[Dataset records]
* begin *
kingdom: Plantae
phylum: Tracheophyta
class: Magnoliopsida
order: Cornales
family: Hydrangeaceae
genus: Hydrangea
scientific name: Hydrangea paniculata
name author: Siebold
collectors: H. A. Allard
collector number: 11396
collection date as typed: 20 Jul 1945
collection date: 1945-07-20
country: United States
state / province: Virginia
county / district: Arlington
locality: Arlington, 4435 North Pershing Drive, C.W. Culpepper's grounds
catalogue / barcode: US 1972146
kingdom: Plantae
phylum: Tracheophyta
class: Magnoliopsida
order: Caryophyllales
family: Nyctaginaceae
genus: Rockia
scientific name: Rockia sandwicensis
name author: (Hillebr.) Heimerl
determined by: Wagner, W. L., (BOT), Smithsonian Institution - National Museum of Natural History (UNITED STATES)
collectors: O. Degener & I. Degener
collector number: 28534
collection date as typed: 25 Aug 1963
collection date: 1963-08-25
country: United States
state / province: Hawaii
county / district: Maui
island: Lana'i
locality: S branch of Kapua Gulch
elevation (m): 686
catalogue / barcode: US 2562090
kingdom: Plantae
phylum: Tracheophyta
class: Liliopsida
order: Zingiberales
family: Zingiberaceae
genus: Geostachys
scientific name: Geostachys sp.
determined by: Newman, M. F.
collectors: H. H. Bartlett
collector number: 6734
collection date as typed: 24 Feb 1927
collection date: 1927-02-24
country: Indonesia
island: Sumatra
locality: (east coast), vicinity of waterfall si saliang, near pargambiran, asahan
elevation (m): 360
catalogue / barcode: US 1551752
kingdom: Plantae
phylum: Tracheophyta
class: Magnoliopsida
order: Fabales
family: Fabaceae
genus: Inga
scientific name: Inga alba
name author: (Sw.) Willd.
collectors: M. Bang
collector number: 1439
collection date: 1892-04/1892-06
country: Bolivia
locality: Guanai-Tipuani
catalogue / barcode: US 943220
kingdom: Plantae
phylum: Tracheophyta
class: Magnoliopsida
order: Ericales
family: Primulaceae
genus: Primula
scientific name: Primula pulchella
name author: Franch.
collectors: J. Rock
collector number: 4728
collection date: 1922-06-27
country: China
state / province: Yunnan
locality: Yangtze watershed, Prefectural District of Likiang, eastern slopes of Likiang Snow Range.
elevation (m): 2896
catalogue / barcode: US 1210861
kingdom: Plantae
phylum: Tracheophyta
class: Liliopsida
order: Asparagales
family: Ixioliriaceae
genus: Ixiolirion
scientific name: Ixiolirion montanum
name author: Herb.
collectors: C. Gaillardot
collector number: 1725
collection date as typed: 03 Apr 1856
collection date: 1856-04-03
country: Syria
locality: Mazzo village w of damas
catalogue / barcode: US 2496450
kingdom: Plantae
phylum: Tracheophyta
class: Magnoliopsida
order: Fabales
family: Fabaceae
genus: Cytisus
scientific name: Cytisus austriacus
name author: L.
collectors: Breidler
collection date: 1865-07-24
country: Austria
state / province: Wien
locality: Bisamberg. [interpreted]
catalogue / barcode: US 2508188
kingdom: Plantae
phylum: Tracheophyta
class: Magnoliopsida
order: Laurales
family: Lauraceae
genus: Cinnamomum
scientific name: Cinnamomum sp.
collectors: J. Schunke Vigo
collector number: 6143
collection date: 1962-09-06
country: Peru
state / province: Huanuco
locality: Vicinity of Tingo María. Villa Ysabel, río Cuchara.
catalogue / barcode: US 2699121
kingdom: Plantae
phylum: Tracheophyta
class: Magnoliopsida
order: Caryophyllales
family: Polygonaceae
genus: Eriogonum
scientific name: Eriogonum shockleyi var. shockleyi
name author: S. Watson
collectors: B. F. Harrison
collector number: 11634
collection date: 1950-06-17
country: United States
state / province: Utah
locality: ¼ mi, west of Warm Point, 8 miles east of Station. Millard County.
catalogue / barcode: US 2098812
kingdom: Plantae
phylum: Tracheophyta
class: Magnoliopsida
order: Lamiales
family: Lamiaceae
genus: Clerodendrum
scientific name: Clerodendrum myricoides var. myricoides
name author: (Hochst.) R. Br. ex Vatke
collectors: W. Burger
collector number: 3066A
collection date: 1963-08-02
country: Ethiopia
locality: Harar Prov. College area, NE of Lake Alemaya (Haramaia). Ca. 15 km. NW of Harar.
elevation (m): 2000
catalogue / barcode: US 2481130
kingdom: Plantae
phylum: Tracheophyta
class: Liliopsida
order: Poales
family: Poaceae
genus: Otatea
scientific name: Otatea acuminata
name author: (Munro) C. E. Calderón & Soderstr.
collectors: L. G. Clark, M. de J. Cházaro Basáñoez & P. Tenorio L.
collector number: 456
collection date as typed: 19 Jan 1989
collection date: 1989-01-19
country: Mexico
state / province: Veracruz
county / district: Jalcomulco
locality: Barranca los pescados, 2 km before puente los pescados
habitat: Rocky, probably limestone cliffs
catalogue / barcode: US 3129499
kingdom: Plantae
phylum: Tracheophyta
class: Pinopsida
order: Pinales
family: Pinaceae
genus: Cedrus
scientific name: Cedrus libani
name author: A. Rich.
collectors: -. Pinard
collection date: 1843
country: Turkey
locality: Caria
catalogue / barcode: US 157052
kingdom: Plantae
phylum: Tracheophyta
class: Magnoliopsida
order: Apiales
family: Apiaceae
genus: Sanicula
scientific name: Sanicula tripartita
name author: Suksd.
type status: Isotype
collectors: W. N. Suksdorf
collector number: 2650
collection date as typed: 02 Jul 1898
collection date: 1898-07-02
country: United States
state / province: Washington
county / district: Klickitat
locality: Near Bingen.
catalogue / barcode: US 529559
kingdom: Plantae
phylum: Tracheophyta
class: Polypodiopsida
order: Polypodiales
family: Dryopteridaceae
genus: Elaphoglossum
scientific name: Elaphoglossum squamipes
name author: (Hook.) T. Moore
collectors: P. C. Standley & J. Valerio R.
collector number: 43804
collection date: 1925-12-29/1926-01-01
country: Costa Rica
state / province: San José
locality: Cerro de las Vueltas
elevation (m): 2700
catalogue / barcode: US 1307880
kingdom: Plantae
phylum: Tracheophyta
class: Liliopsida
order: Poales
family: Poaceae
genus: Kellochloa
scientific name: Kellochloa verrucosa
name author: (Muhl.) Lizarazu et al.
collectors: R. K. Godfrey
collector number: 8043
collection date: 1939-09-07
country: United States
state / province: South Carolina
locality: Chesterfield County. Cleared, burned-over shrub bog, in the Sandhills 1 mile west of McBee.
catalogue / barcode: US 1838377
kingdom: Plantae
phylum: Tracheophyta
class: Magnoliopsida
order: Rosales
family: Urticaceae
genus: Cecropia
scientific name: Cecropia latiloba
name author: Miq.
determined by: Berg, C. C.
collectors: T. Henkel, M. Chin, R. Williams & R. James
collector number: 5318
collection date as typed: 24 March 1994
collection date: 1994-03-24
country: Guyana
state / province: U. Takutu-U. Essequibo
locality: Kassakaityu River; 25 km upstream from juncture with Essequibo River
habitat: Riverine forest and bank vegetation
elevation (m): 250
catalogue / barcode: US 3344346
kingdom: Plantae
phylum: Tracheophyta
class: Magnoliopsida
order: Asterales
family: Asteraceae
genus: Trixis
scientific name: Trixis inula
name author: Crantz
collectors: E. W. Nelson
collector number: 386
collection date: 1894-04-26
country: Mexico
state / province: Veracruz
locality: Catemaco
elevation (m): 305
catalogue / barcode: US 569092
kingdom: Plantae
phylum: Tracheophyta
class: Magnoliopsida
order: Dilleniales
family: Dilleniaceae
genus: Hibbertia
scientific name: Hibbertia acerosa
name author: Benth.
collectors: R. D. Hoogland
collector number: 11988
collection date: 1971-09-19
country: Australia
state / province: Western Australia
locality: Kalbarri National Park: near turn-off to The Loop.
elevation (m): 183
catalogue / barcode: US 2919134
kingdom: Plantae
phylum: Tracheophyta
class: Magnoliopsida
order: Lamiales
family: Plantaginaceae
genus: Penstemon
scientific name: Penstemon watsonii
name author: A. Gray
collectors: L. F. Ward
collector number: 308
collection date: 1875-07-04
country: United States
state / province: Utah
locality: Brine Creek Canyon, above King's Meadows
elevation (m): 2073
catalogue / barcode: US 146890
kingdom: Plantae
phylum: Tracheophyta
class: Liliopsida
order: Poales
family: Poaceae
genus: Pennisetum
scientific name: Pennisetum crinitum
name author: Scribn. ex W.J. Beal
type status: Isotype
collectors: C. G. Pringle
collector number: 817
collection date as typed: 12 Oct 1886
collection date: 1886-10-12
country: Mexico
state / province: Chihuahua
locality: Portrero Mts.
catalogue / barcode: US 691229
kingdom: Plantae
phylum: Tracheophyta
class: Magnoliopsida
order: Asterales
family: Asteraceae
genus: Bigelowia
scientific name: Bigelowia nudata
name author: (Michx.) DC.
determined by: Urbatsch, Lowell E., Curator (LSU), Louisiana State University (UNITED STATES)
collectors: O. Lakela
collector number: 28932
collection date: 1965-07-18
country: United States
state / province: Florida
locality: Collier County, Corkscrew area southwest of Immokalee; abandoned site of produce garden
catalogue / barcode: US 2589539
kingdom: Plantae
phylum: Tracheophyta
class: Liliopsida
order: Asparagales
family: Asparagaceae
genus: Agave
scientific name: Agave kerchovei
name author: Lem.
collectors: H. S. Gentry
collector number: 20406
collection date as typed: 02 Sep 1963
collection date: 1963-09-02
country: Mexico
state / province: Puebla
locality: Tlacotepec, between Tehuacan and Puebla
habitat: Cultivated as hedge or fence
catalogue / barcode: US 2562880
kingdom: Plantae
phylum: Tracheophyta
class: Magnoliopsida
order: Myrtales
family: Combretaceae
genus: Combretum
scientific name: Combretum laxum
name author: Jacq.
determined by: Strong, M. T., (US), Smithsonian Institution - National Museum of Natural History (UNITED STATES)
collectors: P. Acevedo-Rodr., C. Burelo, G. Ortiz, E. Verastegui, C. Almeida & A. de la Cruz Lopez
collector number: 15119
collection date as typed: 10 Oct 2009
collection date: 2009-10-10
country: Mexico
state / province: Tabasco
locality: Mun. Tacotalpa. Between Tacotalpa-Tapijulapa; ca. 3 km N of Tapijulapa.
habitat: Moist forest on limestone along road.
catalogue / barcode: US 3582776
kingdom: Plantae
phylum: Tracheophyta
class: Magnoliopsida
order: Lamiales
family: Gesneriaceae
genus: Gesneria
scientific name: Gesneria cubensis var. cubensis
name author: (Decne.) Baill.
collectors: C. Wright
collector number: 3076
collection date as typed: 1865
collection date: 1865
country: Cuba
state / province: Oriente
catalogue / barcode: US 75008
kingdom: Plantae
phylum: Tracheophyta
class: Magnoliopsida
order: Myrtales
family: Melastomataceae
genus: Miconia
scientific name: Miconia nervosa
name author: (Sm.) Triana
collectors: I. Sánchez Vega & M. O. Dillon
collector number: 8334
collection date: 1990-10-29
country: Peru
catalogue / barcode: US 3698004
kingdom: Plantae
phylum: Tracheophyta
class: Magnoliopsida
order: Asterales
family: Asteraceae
* end *
WHAT YOU NEED TO DO:
Count the lines above that contain the string "typed", matching case, and give only that number.

WRITTEN SOLUTION:
11